Quebec Cultural Heritage Directory facts for kids
The Quebec Cultural Heritage Directory (French: Répertoire du patrimoine culturel du Québec) is an online cultural heritage knowledge dissemination tool for the province of Quebec. The directory is maintained by the province's Ministry of Culture and Communications.
The Cultural Heritage Directory encompasses the heritage properties, items, and elements (buildings/structures (immovable objects), movable objects, people, and events) listed on the Québec Cultural Heritage Registry (French: Registre du patrimoine culturel du Québec), as well as detailed information about heritage aspects which have been inventoried by the Ministry of Culture and Communications or by its partner organizations.
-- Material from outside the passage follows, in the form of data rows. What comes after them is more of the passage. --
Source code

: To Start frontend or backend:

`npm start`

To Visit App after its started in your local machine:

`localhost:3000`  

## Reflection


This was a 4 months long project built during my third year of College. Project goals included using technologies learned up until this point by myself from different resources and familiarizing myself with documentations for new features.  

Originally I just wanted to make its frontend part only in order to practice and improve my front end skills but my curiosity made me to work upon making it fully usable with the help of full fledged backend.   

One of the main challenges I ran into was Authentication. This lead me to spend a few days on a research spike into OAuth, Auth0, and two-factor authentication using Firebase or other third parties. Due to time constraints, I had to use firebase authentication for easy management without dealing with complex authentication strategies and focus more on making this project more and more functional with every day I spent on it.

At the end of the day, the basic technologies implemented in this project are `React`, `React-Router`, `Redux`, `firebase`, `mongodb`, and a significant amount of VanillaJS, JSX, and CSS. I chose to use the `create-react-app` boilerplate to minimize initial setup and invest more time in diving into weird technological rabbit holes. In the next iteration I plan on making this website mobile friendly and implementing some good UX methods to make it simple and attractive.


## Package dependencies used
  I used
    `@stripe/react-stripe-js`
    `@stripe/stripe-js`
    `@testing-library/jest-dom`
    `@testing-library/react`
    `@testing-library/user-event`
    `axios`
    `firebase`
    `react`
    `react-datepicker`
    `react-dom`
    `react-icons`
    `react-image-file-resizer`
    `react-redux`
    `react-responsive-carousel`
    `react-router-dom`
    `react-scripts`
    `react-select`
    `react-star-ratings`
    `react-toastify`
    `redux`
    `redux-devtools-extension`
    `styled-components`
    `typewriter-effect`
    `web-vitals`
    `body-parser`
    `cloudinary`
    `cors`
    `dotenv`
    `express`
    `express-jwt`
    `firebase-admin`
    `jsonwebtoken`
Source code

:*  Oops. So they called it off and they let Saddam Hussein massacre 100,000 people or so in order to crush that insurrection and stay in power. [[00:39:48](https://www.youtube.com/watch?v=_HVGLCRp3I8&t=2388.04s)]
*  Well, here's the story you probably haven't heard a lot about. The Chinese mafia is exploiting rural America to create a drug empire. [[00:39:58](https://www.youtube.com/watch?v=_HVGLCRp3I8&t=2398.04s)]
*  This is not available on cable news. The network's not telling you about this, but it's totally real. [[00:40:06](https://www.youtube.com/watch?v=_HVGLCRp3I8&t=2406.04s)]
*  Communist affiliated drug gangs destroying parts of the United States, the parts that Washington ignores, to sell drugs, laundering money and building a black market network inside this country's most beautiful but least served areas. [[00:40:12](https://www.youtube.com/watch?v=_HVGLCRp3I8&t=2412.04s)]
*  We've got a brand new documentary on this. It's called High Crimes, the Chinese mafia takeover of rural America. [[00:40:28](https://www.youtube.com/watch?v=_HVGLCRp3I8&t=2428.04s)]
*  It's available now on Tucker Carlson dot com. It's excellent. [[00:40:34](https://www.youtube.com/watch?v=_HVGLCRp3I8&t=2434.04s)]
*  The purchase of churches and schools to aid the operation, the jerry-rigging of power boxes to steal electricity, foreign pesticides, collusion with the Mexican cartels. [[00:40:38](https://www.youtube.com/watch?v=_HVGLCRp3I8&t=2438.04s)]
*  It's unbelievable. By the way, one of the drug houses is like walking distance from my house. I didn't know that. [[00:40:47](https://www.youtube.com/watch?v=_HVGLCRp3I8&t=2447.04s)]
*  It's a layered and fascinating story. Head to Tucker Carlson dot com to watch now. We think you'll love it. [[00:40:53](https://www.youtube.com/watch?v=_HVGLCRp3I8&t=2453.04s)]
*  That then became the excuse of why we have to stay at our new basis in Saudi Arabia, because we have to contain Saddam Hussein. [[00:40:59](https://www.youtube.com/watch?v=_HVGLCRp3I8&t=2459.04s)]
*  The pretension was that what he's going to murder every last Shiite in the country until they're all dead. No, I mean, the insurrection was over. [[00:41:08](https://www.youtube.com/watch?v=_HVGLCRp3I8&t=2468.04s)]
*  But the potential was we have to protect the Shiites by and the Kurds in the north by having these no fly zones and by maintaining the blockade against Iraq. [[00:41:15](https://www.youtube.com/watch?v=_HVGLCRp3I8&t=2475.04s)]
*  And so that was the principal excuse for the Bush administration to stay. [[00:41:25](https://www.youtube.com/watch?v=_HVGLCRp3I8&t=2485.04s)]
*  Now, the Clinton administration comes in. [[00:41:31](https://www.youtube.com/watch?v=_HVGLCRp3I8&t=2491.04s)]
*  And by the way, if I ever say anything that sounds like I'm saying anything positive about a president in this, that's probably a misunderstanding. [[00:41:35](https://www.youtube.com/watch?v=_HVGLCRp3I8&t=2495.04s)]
These are updated forms and roles of both the Directory (Répertoire) and the Registry (Registre) that were created under the authority of the Cultural Heritage Act (French: la Loi sur le patrimoine culturel), passed into law on October 19, 2011, and that went into legal effect a year later, on October 19, 2012. This act replaced the Cultural Property Act (French: la Loi sur les biens culturels) of 1972.
Cultural Property Act of 1972
The registry under this previous act contained buildings and structures, as well as smaller objects such as documents, artifacts, and works of art. The objective of the Répertoire was to "identify, preserve, and make known the heritage of all regions of Quebec". Those properties which were protected under the Cultural Property Act of 1972 (French: la Loi sur les biens culturels) were included on the Register of Cultural Property (French: Registre des biens culturels). Under the 1972 law, the Répertoire included the Registre, which contained information about natural and historic districts, property protected by municipalities, commemorative plaques, the components of buildings or sites protected, as well as property in the inventory. A listing on the Répertoire did not itself give a site any legal protection. In 2010, there were 761 properties protected under the Cultural Property Act of 1972, by the provincial government, and approximately 60,000 properties which had been protected under the law by municipal governments.